5. Scent Work or Treasure Hunts

Treasure hunts are something that your dog will really enjoy, and it can transform your home or back yard into a veritable adventure for your best friend. All that’s needed is some basic grunt work on your part, and some interesting and delectable treats from around the home or beyond. The goal for this activity, is to stimulate their olfactory senses, allowing your dog to fully exercise their sense of smell in a positive and playful way. There are two basic methods used to set up this activity. The first one involves, “dragging”. Here, you take an item, such as one of your shirts, or perhaps a dog bone, and attach it to a rope or leash. The purpose is to drag the scent through the house, or yard. Have some fun here and make it interesting for your dog. You can make it simple, or add some easy to overcome obstacles along the way. At the end of the drag trail, be sure to have a delicious reward waiting for him! The second method involves taking individual items, such as dog treats, and hiding them. Your dog must now use his sense of smell to locate and uncover the goodies.
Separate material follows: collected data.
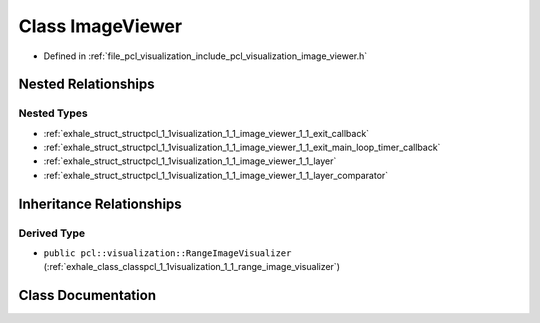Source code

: .. _exhale_class_classpcl_1_1visualization_1_1_image_viewer:

Class ImageViewer
=================

- Defined in :ref:`file_pcl_visualization_include_pcl_visualization_image_viewer.h`


Nested Relationships
--------------------


Nested Types
************

- :ref:`exhale_struct_structpcl_1_1visualization_1_1_image_viewer_1_1_exit_callback`
- :ref:`exhale_struct_structpcl_1_1visualization_1_1_image_viewer_1_1_exit_main_loop_timer_callback`
- :ref:`exhale_struct_structpcl_1_1visualization_1_1_image_viewer_1_1_layer`
- :ref:`exhale_struct_structpcl_1_1visualization_1_1_image_viewer_1_1_layer_comparator`


Inheritance Relationships
-------------------------

Derived Type
************

- ``public pcl::visualization::RangeImageVisualizer`` (:ref:`exhale_class_classpcl_1_1visualization_1_1_range_image_visualizer`)


Class Documentation
-------------------


.. doxygenclass:: pcl::visualization::ImageViewer
   :members:
   :protected-members:
   :undoc-members:
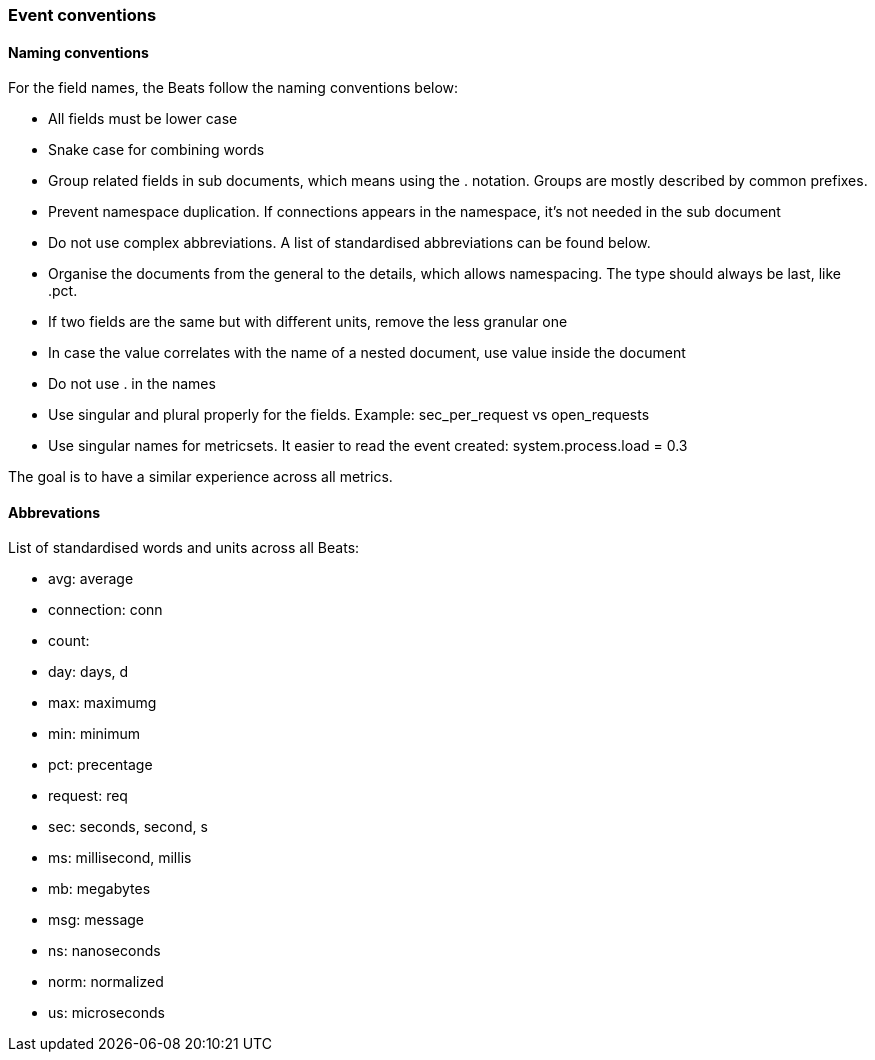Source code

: [[event-conventions]]
=== Event conventions

==== Naming conventions

For the field names, the Beats follow the naming conventions below:

- All fields must be lower case
- Snake case for combining words
- Group related fields in sub documents, which means using the . notation. Groups are mostly described by common prefixes.
- Prevent namespace duplication. If connections appears in the namespace, it's not needed in the sub document
- Do not use complex abbreviations. A list of standardised abbreviations can be found below.
- Organise the documents from the general to the details, which allows namespacing. The type should always be last, like .pct.
- If two fields are the same but with different units, remove the less granular one
- In case the value correlates with the name of a nested document, use value inside the document
- Do not use . in the names
- Use singular and plural properly for the fields. Example: sec_per_request vs open_requests
- Use singular names for metricsets. It easier to read the event created: system.process.load = 0.3


The goal is to have a similar experience across all metrics.


==== Abbrevations

List of standardised words and units across all Beats:

* avg: average
* connection: conn
* count:
* day: days, d
* max: maximumg
* min: minimum
* pct: precentage
* request: req
* sec: seconds, second, s
* ms: millisecond, millis
* mb: megabytes
* msg: message
* ns: nanoseconds
* norm: normalized
* us: microseconds

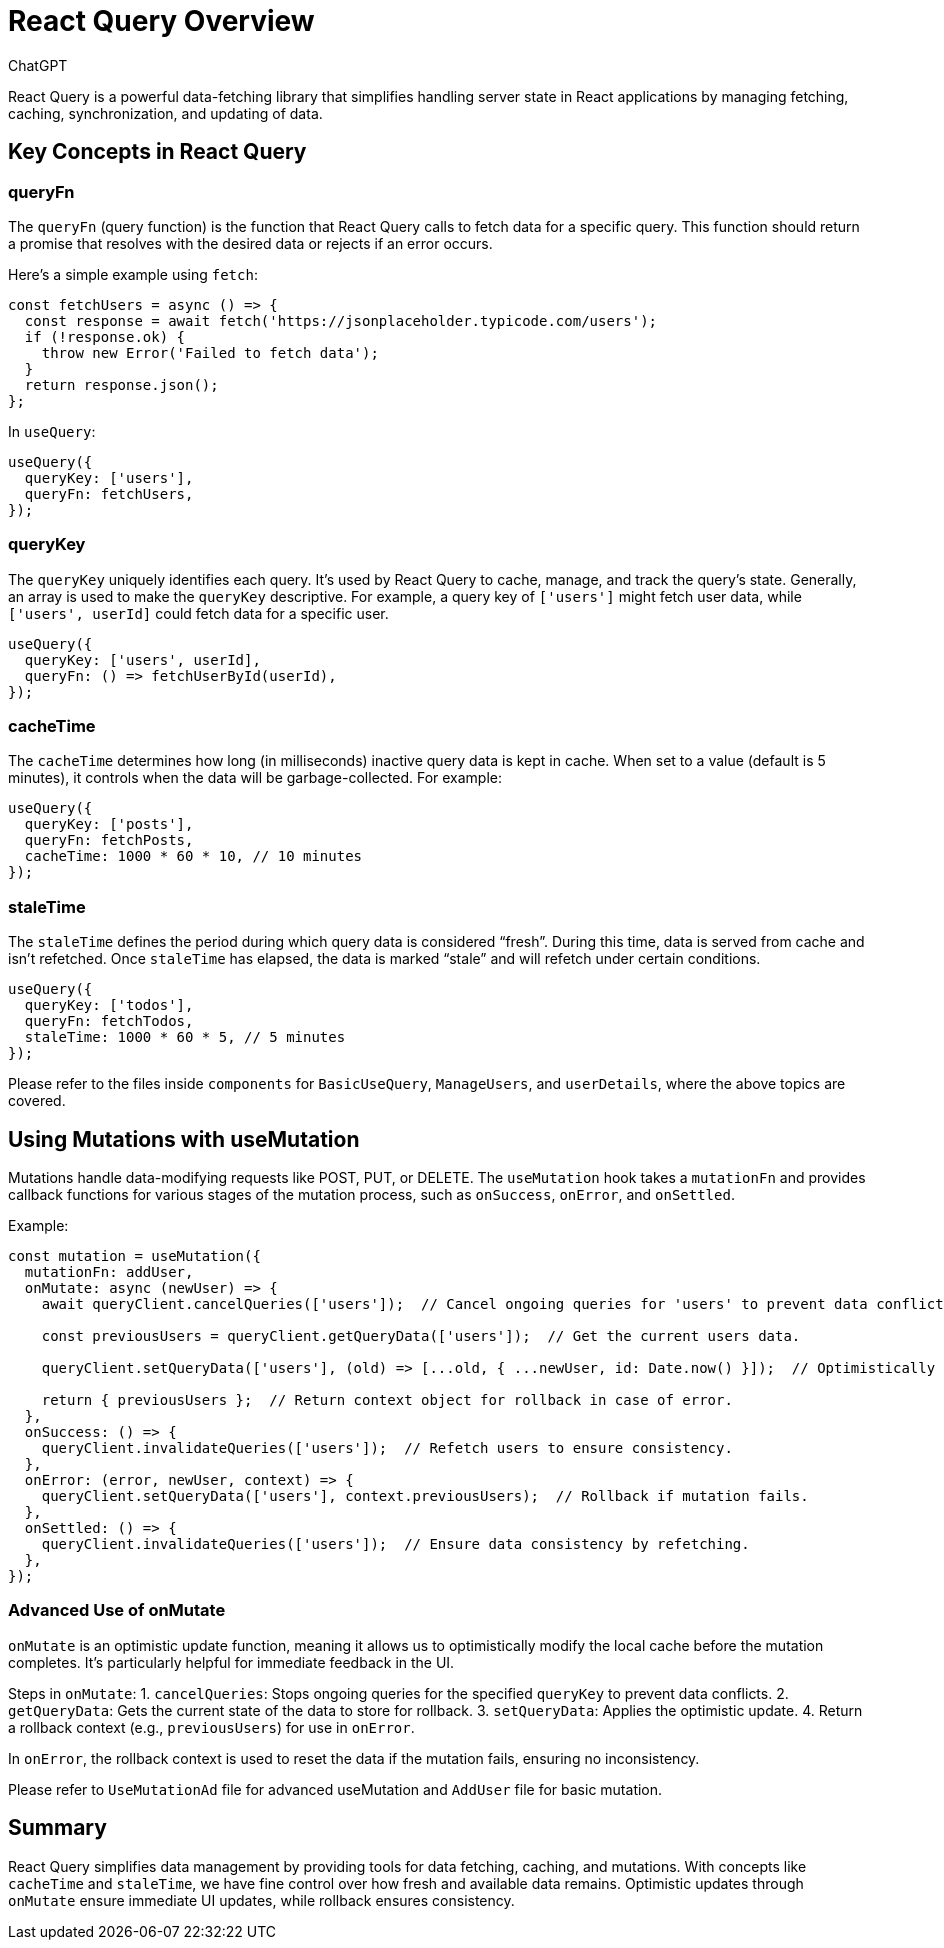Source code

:= React Query Overview
:author: ChatGPT
:date: 2024-11-12

React Query is a powerful data-fetching library that simplifies handling server state in React applications by managing fetching, caching, synchronization, and updating of data.

== Key Concepts in React Query

=== queryFn
The `queryFn` (query function) is the function that React Query calls to fetch data for a specific query. This function should return a promise that resolves with the desired data or rejects if an error occurs.

Here’s a simple example using `fetch`:
[source, javascript]
----
const fetchUsers = async () => {
  const response = await fetch('https://jsonplaceholder.typicode.com/users');
  if (!response.ok) {
    throw new Error('Failed to fetch data');
  }
  return response.json();
};
----

In `useQuery`:
[source, javascript]
----
useQuery({
  queryKey: ['users'],
  queryFn: fetchUsers,
});
----

=== queryKey
The `queryKey` uniquely identifies each query. It’s used by React Query to cache, manage, and track the query’s state. Generally, an array is used to make the `queryKey` descriptive. For example, a query key of `['users']` might fetch user data, while `['users', userId]` could fetch data for a specific user.
[source, javascript]
----
useQuery({
  queryKey: ['users', userId],
  queryFn: () => fetchUserById(userId),
});
----

=== cacheTime
The `cacheTime` determines how long (in milliseconds) inactive query data is kept in cache. When set to a value (default is 5 minutes), it controls when the data will be garbage-collected. For example:
[source, javascript]
----
useQuery({
  queryKey: ['posts'],
  queryFn: fetchPosts,
  cacheTime: 1000 * 60 * 10, // 10 minutes
});
----

=== staleTime
The `staleTime` defines the period during which query data is considered “fresh”. During this time, data is served from cache and isn’t refetched. Once `staleTime` has elapsed, the data is marked “stale” and will refetch under certain conditions.
[source, javascript]
----
useQuery({
  queryKey: ['todos'],
  queryFn: fetchTodos,
  staleTime: 1000 * 60 * 5, // 5 minutes
});
----
Please refer to the files inside `components` for `BasicUseQuery`, `ManageUsers`, and `userDetails`, where the above topics are covered.

== Using Mutations with useMutation
Mutations handle data-modifying requests like POST, PUT, or DELETE. The `useMutation` hook takes a `mutationFn` and provides callback functions for various stages of the mutation process, such as `onSuccess`, `onError`, and `onSettled`.

Example:
[source, javascript]
----
const mutation = useMutation({
  mutationFn: addUser,
  onMutate: async (newUser) => {
    await queryClient.cancelQueries(['users']);  // Cancel ongoing queries for 'users' to prevent data conflicts.
    
    const previousUsers = queryClient.getQueryData(['users']);  // Get the current users data.

    queryClient.setQueryData(['users'], (old) => [...old, { ...newUser, id: Date.now() }]);  // Optimistically update users list with new data.

    return { previousUsers };  // Return context object for rollback in case of error.
  },
  onSuccess: () => {
    queryClient.invalidateQueries(['users']);  // Refetch users to ensure consistency.
  },
  onError: (error, newUser, context) => {
    queryClient.setQueryData(['users'], context.previousUsers);  // Rollback if mutation fails.
  },
  onSettled: () => {
    queryClient.invalidateQueries(['users']);  // Ensure data consistency by refetching.
  },
});
----

=== Advanced Use of onMutate
`onMutate` is an optimistic update function, meaning it allows us to optimistically modify the local cache before the mutation completes. It’s particularly helpful for immediate feedback in the UI.

Steps in `onMutate`:
1. `cancelQueries`: Stops ongoing queries for the specified `queryKey` to prevent data conflicts.
2. `getQueryData`: Gets the current state of the data to store for rollback.
3. `setQueryData`: Applies the optimistic update.
4. Return a rollback context (e.g., `previousUsers`) for use in `onError`.

In `onError`, the rollback context is used to reset the data if the mutation fails, ensuring no inconsistency.

Please refer to `UseMutationAd` file for advanced useMutation and `AddUser` file for basic mutation.

== Summary
React Query simplifies data management by providing tools for data fetching, caching, and mutations. With concepts like `cacheTime` and `staleTime`, we have fine control over how fresh and available data remains. Optimistic updates through `onMutate` ensure immediate UI updates, while rollback ensures consistency.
You can have your dog look through boxes for treats, hide them under bushes, or behind chairs, you get the idea. Of course, since this is a fun activity, it’s perfectly acceptable for you to give your dog some hints from time to time!

Final Thoughts

What you see here is just the tip of the iceberg. The market place is packed with dog toys that serve to stimulate and engage your senior, and local dog trainers are right there waiting to assist you if need be. Keep in mind, that older dogs can develop depression, they can even feel left out of your daily activities if their health changes. In other words, once your dogs mobility decreases, so do the daily walks to the dog park. By finding supplemental activities for your senior dog, you can be assured as his condition alters his past activities, he’ll still feel a part of your life.